● What you will do
Please return the listing below from the line with "sukses, baik sebagai penyelenggara maupun" through its last line, exactly, and include nothing else.

● Given data

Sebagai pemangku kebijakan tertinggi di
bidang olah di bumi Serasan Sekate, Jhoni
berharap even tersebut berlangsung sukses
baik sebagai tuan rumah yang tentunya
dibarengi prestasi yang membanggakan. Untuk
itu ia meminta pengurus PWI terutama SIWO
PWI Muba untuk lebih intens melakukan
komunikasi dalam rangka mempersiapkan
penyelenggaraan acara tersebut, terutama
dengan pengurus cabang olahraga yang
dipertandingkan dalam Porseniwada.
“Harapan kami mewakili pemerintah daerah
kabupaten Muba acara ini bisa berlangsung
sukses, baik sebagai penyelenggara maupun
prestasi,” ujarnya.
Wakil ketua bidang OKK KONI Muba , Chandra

● Reply to the task
sukses, baik sebagai penyelenggara maupun
prestasi,” ujarnya.
Wakil ketua bidang OKK KONI Muba , Chandra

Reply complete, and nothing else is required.